===== Records to process

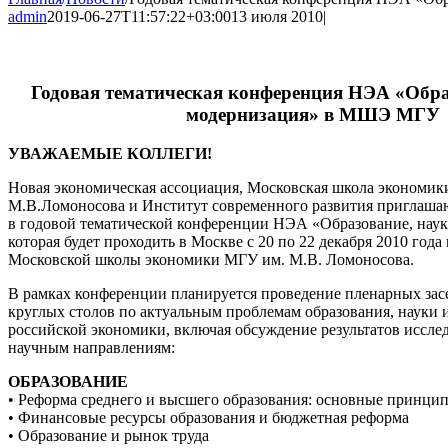
admin
2019-06-27T11:57:22+03:00
13 июля 2010
|
Годовая тематическая конференция НЭА «Обра
модернизация» в МШЭ МГУ
УВАЖАЕМЫЕ КОЛЛЕГИ!
Новая экономическая ассоциация, Московская школа экономи
М.В.Ломоносова и Институт современного развития приглашаю
в годовой тематической конференции НЭА «Образование, наук
которая будет проходить в Москве с 20 по 22 декабря 2010 год
Московской школы экономики МГУ им. М.В. Ломоносова.
В рамках конференции планируется проведение пленарных засе
круглых столов по актуальным проблемам образования, науки 
российской экономики, включая обсуждение результатов иссл
научным направлениям:
ОБРАЗОВАНИЕ
• Реформа среднего и высшего образования: основные принцип
• Финансовые ресурсы образования и бюджетная реформа
• Образование и рынок труда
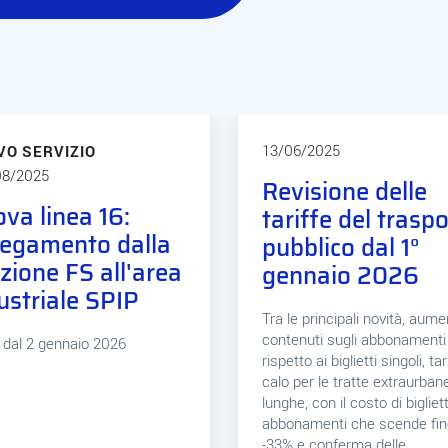
13/06/2025
VO SERVIZIO
08/2025
Revisione delle
va linea 16:
tariffe del trasp
legamento dalla
pubblico dal 1°
zione FS all'area
gennaio 2026
ustriale SPIP
Tra le principali novità, aume
contenuti sugli abbonamenti
a dal 2 gennaio 2026
rispetto ai biglietti singoli, tar
calo per le tratte extraurban
lunghe, con il costo di bigliett
abbonamenti che scende fin
-33% e conferma delle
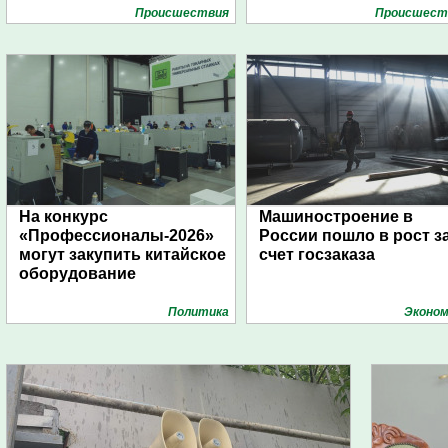
Проиcшествия
Проиcшест
На конкурс
Машиностроение в
«Профессионалы-2026»
России пошло в рост з
могут закупить китайское
счет госзаказа
оборудование
Политика
Эконом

==========

=== Job ===
Omit the pictures, then extract verbatim only those lines that fall between the line containing "tariffe del trasp" and the final line of the records above, both included.

=== Worked solution ===
tariffe del trasp
legamento dalla
pubblico dal 1°
zione FS all'area
gennaio 2026
ustriale SPIP
Tra le principali novità, aume
contenuti sugli abbonamenti
a dal 2 gennaio 2026
rispetto ai biglietti singoli, tar
calo per le tratte extraurban
lunghe, con il costo di bigliett
abbonamenti che scende fin
-33% e conferma delle
Проиcшествия
Проиcшест
На конкурс
Машиностроение в
«Профессионалы-2026»
России пошло в рост з
могут закупить китайское
счет госзаказа
оборудование
Политика
Эконом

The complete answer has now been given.